Edit difference data:
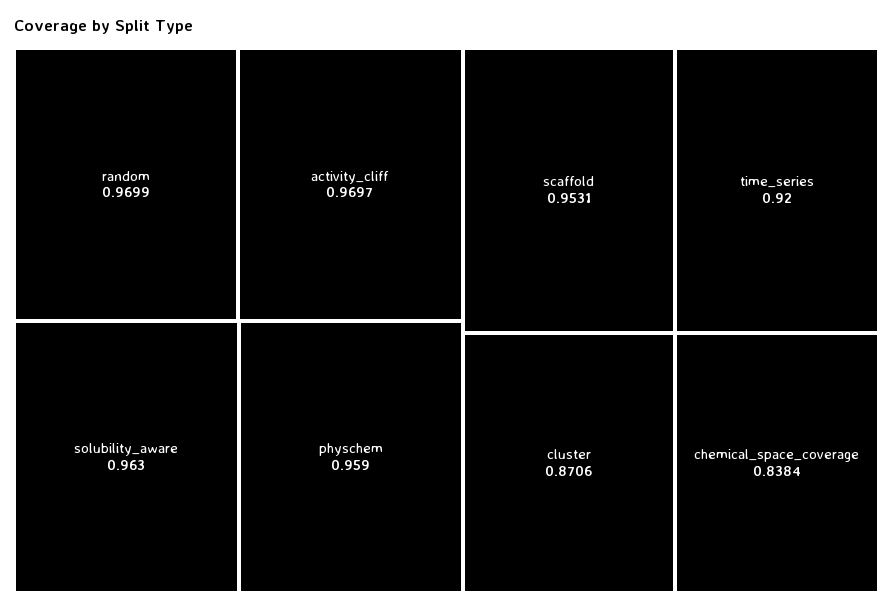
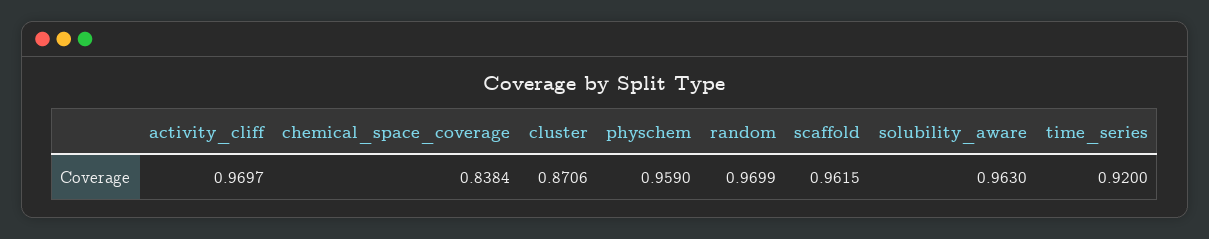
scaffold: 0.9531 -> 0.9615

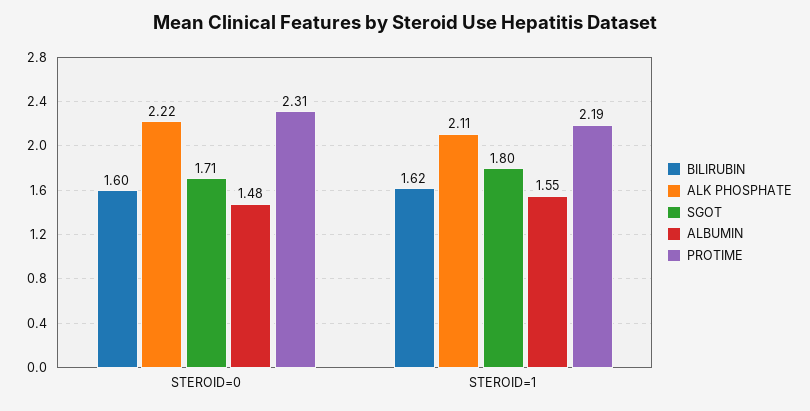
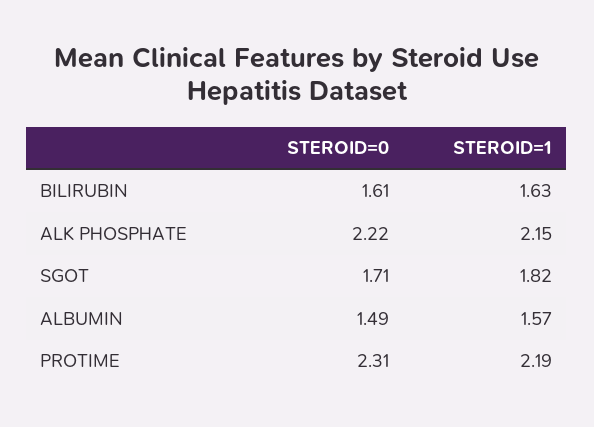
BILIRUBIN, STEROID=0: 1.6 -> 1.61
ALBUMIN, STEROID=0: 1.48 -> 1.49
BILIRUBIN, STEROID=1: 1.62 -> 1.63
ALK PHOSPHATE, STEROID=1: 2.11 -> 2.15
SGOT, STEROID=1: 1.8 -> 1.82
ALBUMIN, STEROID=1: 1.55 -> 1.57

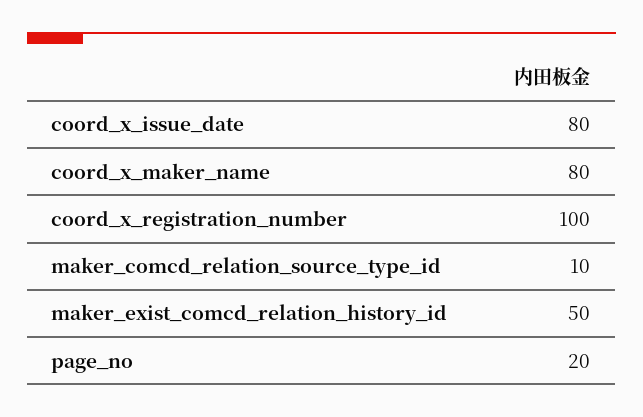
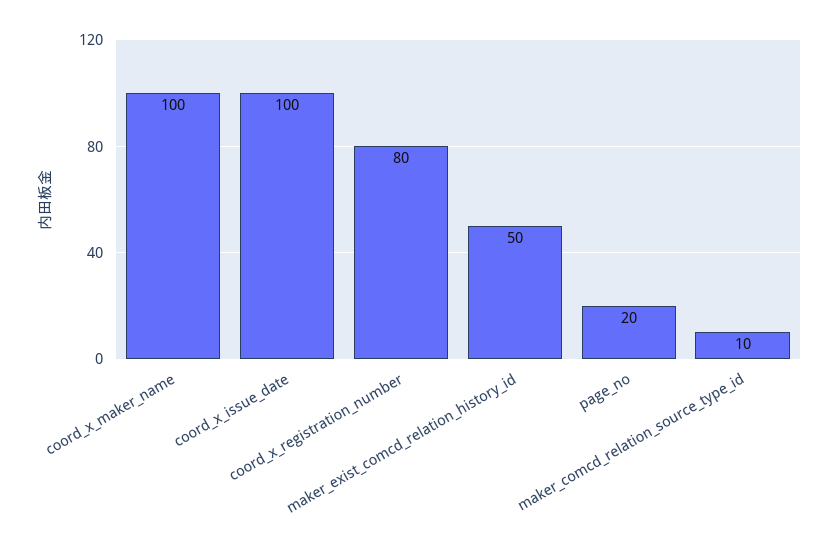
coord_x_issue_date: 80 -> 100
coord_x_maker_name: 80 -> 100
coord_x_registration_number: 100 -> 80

WORK INSTRUCTION: Write every entry out again exactly, dropping the pictures.

RESPONSE AREA:
scaffold: 0.9531 -> 0.9615

BILIRUBIN, STEROID=0: 1.6 -> 1.61
ALBUMIN, STEROID=0: 1.48 -> 1.49
BILIRUBIN, STEROID=1: 1.62 -> 1.63
ALK PHOSPHATE, STEROID=1: 2.11 -> 2.15
SGOT, STEROID=1: 1.8 -> 1.82
ALBUMIN, STEROID=1: 1.55 -> 1.57

coord_x_issue_date: 80 -> 100
coord_x_maker_name: 80 -> 100
coord_x_registration_number: 100 -> 80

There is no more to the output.